OBJECTIVE: To evaluate the effectiveness of continuous glucose monitoring during pregnancy on maternal glycaemic control, infant birth weight, and risk of macrosomia in women with type 1 and type 2 diabetes. DESIGN: Prospective, open label randomised controlled trial. SETTING: Two secondary care multidisciplinary obstetric clinics for diabetes in the United Kingdom. PARTICIPANTS: 71 women with type 1 diabetes (n=46) or type 2 diabetes (n=25) allocated to antenatal care plus continuous glucose monitoring (n=38) or to standard antenatal care (n=33). INTERVENTION: Continuous glucose monitoring was used as an educational tool to inform shared decision making and future therapeutic changes at intervals of 4-6 weeks during pregnancy. All other aspects of antenatal care were equal between the groups. MAIN OUTCOME MEASURES: The primary outcome was maternal glycaemic control during the second and third trimesters from measurements of HbA(1c) levels every four weeks. Secondary outcomes were birth weight and risk of macrosomia using birthweight standard deviation scores and customised birthweight centiles. Statistical analyses were done on an intention to treat basis. RESULTS: Women randomised to continuous glucose monitoring had lower mean HbA(1c) levels from 32 to 36 weeks' gestation compared with women randomised to standard antenatal care: 5.8% (SD 0.6) v 6.4% (SD 0.7). Compared with infants of mothers in the control arm those of mothers in the intervention arm had decreased mean birthweight standard deviation scores (0.9 v 1.6; effect size 0.7 SD, 95% confidence interval 0.0 to 1.3), decreased median customised birthweight centiles (69% v 93%), and a reduced risk of macrosomia (odds ratio 0.36, 95% confidence interval 0.13 to 0.98). CONCLUSION: Continuous glucose monitoring during pregnancy is associated with improved glycaemic control in the third trimester, lower birth weight, and reduced risk of macrosomia. TRIAL REGISTRATION: Current Controlled Trials ISRCTN84461581.

Changes in the glycemic profiles of women with type 1 and type 2 diabetes during pregnancy.

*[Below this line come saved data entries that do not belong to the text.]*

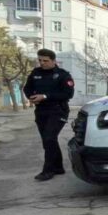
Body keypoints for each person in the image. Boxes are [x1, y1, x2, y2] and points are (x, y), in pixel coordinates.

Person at [23, 49, 75, 181]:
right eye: (40, 60)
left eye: (45, 61)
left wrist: (45, 96)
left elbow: (68, 94)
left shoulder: (63, 75)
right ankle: (58, 167)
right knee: (48, 140)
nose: (42, 63)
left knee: (49, 138)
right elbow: (27, 88)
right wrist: (31, 96)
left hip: (58, 111)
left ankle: (48, 170)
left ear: (53, 61)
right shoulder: (35, 73)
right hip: (41, 111)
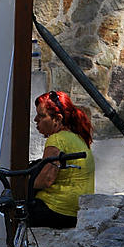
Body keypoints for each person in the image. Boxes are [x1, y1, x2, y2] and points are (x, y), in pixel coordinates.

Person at [30, 90, 95, 229]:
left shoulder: (57, 139)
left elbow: (46, 179)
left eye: (41, 116)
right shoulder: (78, 137)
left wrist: (22, 182)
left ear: (57, 119)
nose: (36, 120)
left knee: (11, 211)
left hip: (57, 210)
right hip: (76, 210)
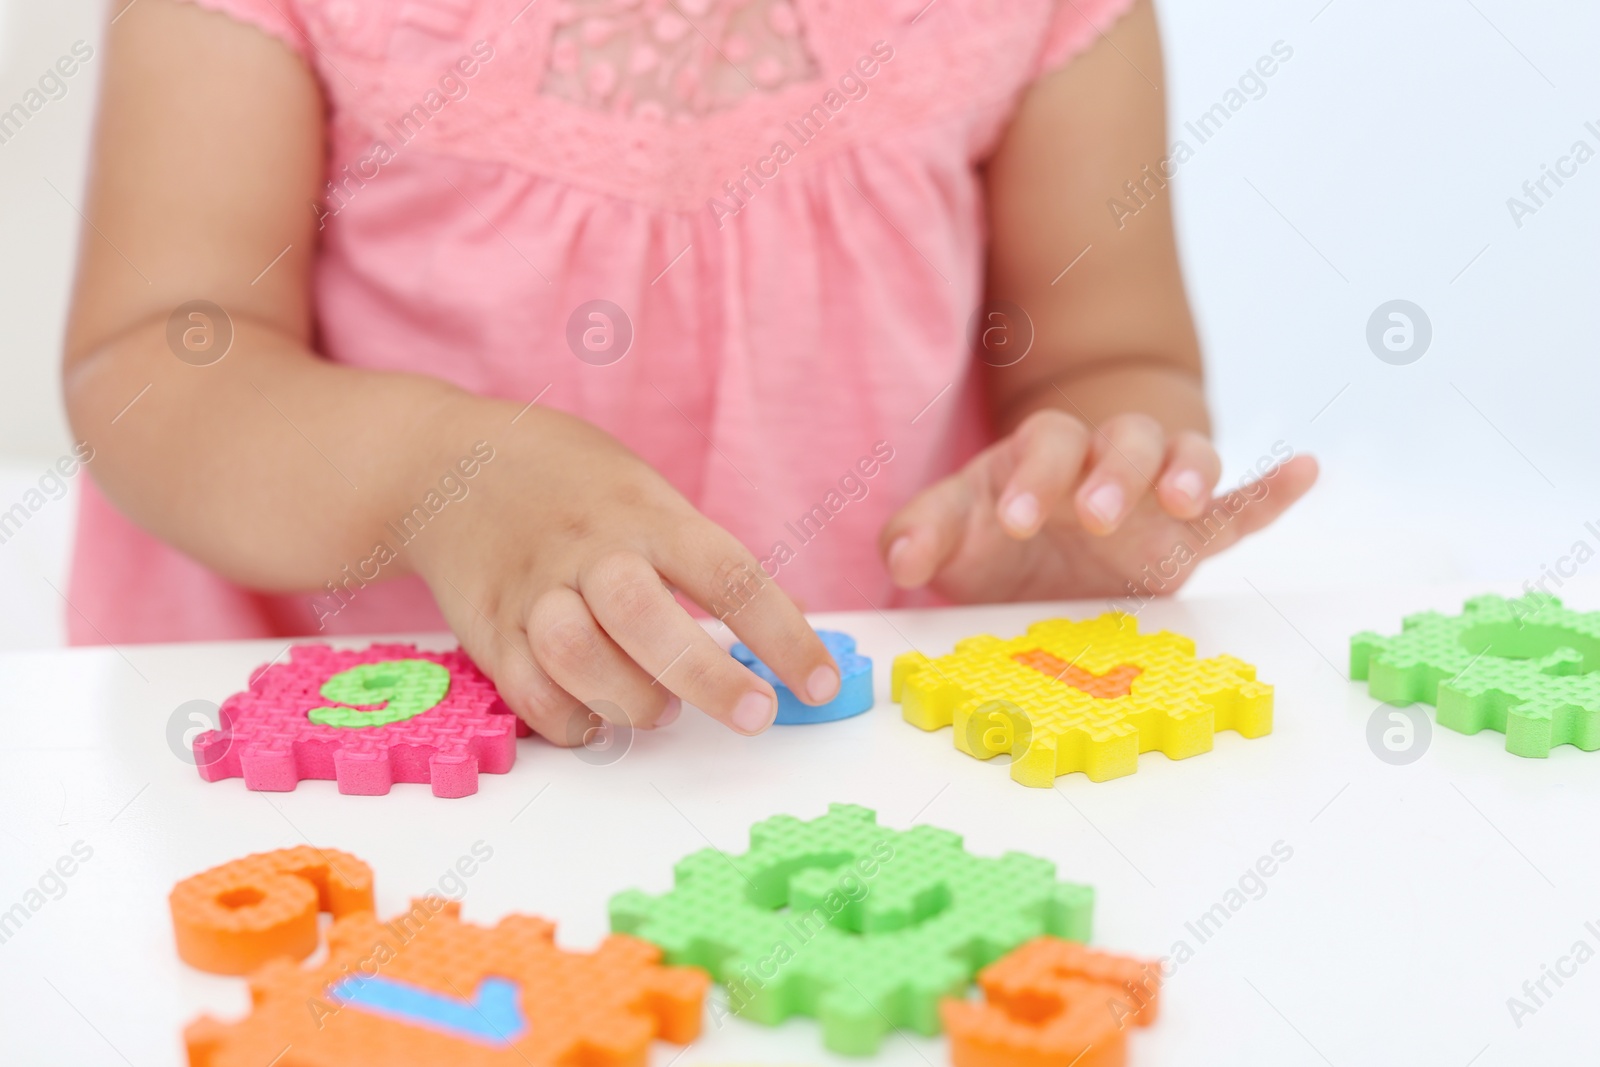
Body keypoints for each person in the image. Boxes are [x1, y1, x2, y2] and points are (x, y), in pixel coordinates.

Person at [61, 0, 1317, 744]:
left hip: (859, 749)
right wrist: (441, 478)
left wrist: (1080, 488)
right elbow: (158, 359)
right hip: (365, 751)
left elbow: (1108, 351)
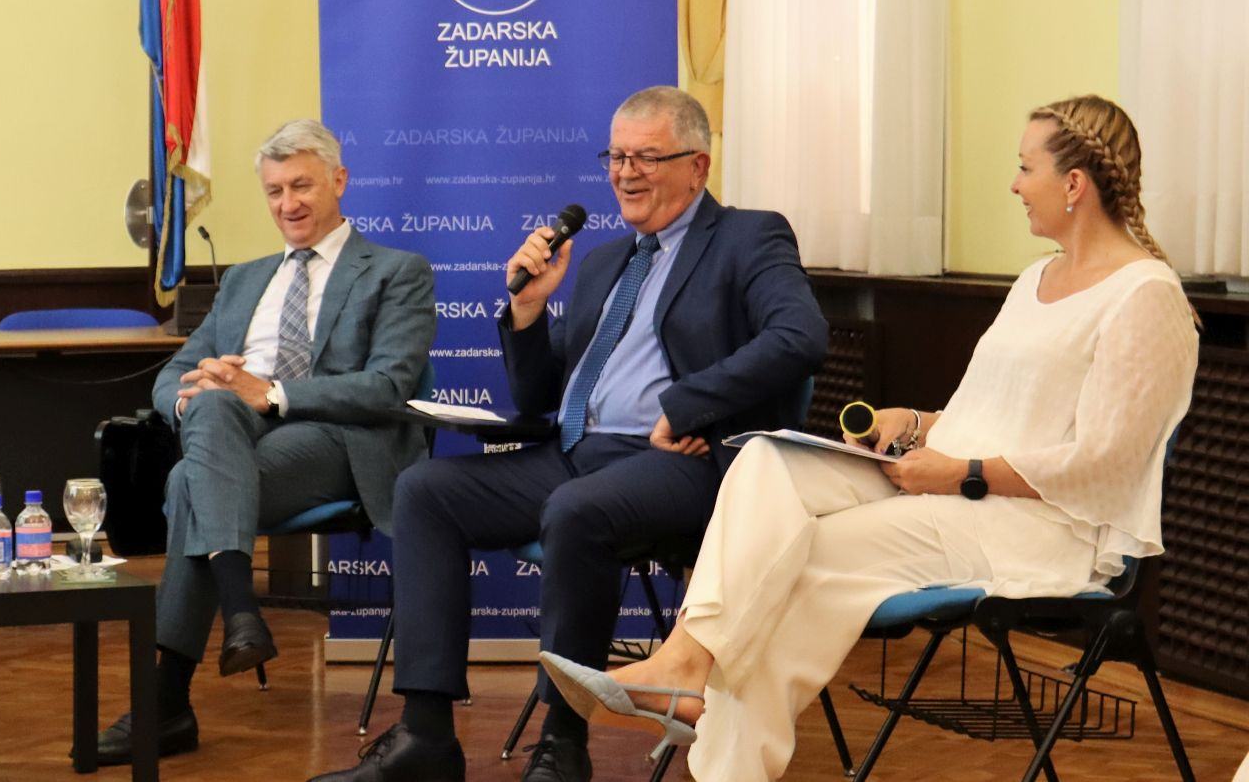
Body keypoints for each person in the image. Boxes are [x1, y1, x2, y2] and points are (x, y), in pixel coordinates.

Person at [540, 94, 1200, 782]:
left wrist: (963, 472)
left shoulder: (1145, 297)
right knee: (766, 456)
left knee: (800, 556)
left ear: (1074, 184)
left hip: (1040, 528)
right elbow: (989, 411)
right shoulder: (1037, 277)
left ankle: (710, 729)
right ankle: (685, 662)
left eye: (1024, 167)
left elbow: (1106, 466)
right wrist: (912, 423)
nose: (1013, 183)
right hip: (956, 487)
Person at [311, 86, 828, 782]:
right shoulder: (603, 262)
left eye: (647, 157)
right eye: (616, 157)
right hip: (577, 452)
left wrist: (686, 405)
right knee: (426, 490)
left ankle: (563, 739)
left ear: (698, 166)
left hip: (681, 461)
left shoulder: (748, 236)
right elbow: (539, 397)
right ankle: (425, 737)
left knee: (576, 510)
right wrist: (528, 311)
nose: (625, 173)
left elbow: (800, 337)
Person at [93, 119, 436, 765]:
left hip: (338, 440)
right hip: (233, 438)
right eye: (274, 191)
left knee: (187, 479)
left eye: (302, 185)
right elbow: (174, 372)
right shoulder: (245, 279)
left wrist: (271, 392)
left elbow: (389, 386)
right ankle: (238, 615)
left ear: (339, 179)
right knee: (209, 410)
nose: (288, 204)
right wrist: (188, 396)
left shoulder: (396, 271)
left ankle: (171, 693)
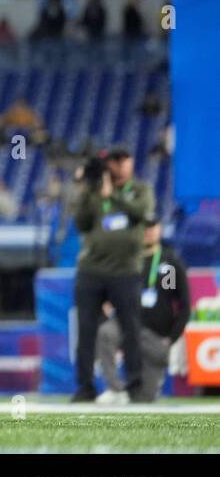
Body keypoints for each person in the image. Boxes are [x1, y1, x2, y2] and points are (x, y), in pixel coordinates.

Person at [71, 146, 155, 402]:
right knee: (85, 330)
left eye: (121, 160)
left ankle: (135, 385)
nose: (117, 165)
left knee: (130, 328)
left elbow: (141, 212)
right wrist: (86, 189)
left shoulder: (141, 190)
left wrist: (113, 196)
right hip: (91, 271)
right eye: (112, 161)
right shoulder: (95, 193)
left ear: (130, 163)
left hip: (125, 271)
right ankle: (85, 387)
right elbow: (81, 223)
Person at [95, 219, 189, 404]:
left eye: (152, 227)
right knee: (106, 332)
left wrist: (171, 337)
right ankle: (115, 388)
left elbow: (184, 304)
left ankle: (149, 384)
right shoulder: (127, 261)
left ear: (160, 229)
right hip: (127, 325)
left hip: (153, 334)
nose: (148, 231)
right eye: (144, 227)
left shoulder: (168, 263)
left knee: (144, 398)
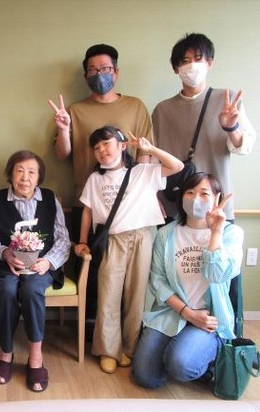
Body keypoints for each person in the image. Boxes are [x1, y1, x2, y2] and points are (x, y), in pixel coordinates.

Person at [48, 43, 153, 319]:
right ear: (86, 76)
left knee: (129, 280)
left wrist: (139, 199)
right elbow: (62, 154)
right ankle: (93, 333)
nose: (99, 75)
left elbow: (144, 156)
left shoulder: (136, 107)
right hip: (88, 203)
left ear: (116, 72)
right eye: (93, 70)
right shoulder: (75, 110)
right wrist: (63, 129)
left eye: (105, 68)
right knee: (92, 274)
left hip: (129, 210)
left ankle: (127, 333)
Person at [75, 126, 183, 374]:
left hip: (143, 237)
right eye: (96, 147)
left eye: (106, 144)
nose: (101, 150)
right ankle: (108, 350)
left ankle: (130, 348)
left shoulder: (143, 171)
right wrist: (82, 241)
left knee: (137, 295)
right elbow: (87, 211)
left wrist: (150, 149)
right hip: (113, 240)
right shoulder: (95, 179)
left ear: (122, 146)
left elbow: (177, 166)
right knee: (108, 294)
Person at [132, 172, 243, 389]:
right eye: (190, 193)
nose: (196, 199)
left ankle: (204, 356)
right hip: (172, 312)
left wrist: (216, 232)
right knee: (146, 377)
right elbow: (157, 280)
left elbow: (217, 275)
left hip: (209, 320)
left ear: (217, 198)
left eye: (204, 193)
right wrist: (187, 313)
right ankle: (179, 347)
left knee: (181, 366)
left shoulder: (232, 234)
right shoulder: (166, 233)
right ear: (182, 197)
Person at [0, 150, 71, 393]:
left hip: (41, 267)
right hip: (7, 265)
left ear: (39, 177)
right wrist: (4, 253)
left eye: (32, 172)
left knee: (32, 289)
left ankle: (35, 357)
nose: (25, 177)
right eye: (20, 171)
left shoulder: (50, 199)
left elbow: (63, 238)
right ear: (10, 174)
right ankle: (5, 352)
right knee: (5, 289)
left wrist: (48, 262)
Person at [152, 33, 256, 223]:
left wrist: (231, 127)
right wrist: (152, 196)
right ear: (176, 68)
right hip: (174, 205)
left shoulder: (228, 100)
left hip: (216, 206)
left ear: (209, 62)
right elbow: (153, 160)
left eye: (198, 58)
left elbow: (245, 147)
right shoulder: (162, 110)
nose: (192, 65)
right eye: (185, 61)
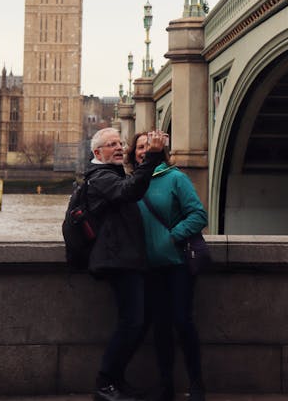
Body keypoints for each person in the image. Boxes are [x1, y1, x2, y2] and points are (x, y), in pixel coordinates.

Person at [85, 126, 167, 401]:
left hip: (128, 258)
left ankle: (116, 380)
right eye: (112, 144)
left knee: (138, 322)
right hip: (117, 261)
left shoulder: (112, 174)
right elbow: (129, 191)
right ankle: (105, 382)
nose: (120, 147)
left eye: (121, 143)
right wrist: (153, 158)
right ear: (97, 153)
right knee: (132, 322)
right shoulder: (100, 177)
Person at [127, 131, 208, 401]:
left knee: (182, 322)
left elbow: (198, 214)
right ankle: (166, 386)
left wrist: (172, 236)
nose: (143, 151)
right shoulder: (130, 184)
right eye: (139, 147)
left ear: (158, 150)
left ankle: (196, 383)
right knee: (160, 327)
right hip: (147, 268)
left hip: (177, 265)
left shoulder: (175, 178)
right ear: (133, 153)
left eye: (147, 146)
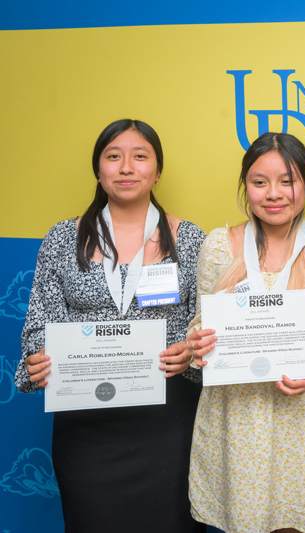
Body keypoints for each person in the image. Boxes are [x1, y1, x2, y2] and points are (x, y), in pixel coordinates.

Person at [15, 118, 214, 532]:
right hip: (86, 424)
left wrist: (189, 352)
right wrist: (37, 358)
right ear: (98, 170)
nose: (126, 167)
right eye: (113, 156)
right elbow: (38, 324)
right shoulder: (62, 239)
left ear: (157, 172)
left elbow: (206, 324)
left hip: (167, 422)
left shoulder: (192, 238)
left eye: (140, 157)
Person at [187, 131, 305, 533]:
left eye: (288, 181)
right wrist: (197, 342)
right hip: (237, 415)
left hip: (304, 418)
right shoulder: (219, 246)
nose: (274, 193)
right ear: (245, 186)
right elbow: (200, 323)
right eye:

OBJECTIVE: To examine the changes in glycemic excursions that occur during pregnancy using continuous glucose monitoring and to compare patterns of glycemia in pregnant women with type 1 and type 2 diabetes. RESEARCH DESIGN AND METHODS: An observational data analysis was performed from a prospective randomized study of continuous glucose monitoring in 57 women with pregestational type 1 (n = 40) or type 2 (n = 17) diabetes with 7-day continuous glucose monitoring system profiles during each trimester. Serial glucose measurements were divided into periods of euglycemia (70-140 mg/dl), hyperglycemia (>140 mg/dl), and hypoglycemia (<70 mg/dl). Generalized linear mixed effects models were fitted to the repeated measures data to determine how these glycemic characteristics varied during gestation and by diabetes type. RESULTS: A total of 180 continuous glucose profiles were examined (140 type 1 diabetes, 40 type 2 diabetes), providing 20,433 h of data for analysis (16,117 h type 1 diabetes, 4,316 type 2 diabetes). Women with type 2 diabetes spend approximately 33% less time hyperglycemic throughout pregnancy than women with type 1 diabetes (P = 0.005), with a significantly more rapid reduction in time spent hyperglycemic in early pregnancy (P = 0.02). Although women with type 2 diabetes spend less overall time hypoglycemic (P = 0.04), their risk of nocturnal hypoglycemia is equivalent to that of women with type 1 diabetes (blood glucose level <70 mg/dl, P = 0.9; blood glucose level <50 mg/dl, P = 0.2). CONCLUSIONS: Continuous glucose monitoring reveals clear differences in the level of glycemic control that exist in women with type 1 and type 2 diabetes. These data will guide therapeutic interventions aimed at optimizing glycemic control and improving the pregnancy outcomes of both type 1 and type 2 diabetes.